**Aim of the task**
Each line of the entries that mentions the string "Gardening" needs to be reported.

**Study material**
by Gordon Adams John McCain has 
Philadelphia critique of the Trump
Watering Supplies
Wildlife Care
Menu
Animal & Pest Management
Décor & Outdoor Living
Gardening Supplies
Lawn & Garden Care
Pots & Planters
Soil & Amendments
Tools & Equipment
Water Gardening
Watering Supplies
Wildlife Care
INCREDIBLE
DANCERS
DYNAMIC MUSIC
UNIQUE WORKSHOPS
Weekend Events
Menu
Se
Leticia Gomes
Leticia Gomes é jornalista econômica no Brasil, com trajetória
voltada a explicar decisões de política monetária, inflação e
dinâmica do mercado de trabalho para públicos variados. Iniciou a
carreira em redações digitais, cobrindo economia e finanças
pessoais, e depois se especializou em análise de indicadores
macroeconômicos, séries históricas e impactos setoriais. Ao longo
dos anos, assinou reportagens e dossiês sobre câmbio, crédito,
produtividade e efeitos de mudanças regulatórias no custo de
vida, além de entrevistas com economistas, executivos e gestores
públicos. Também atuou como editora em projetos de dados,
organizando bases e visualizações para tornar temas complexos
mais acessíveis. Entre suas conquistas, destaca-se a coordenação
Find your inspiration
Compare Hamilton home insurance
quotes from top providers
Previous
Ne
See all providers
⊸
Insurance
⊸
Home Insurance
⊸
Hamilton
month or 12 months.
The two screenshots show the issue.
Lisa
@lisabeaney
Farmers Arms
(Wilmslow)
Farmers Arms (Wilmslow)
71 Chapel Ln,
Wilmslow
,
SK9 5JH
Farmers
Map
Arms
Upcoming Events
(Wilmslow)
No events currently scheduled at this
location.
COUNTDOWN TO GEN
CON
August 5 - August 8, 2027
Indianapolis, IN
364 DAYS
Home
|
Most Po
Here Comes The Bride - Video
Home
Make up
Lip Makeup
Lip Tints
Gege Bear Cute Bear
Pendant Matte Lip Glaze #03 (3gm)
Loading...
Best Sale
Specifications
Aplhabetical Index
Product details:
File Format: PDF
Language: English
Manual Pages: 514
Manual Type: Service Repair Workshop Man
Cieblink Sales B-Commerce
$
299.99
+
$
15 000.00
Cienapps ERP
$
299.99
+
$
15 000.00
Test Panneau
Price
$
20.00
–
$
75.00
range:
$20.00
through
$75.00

**Response to this exercise**
Gardening Supplies
Water Gardening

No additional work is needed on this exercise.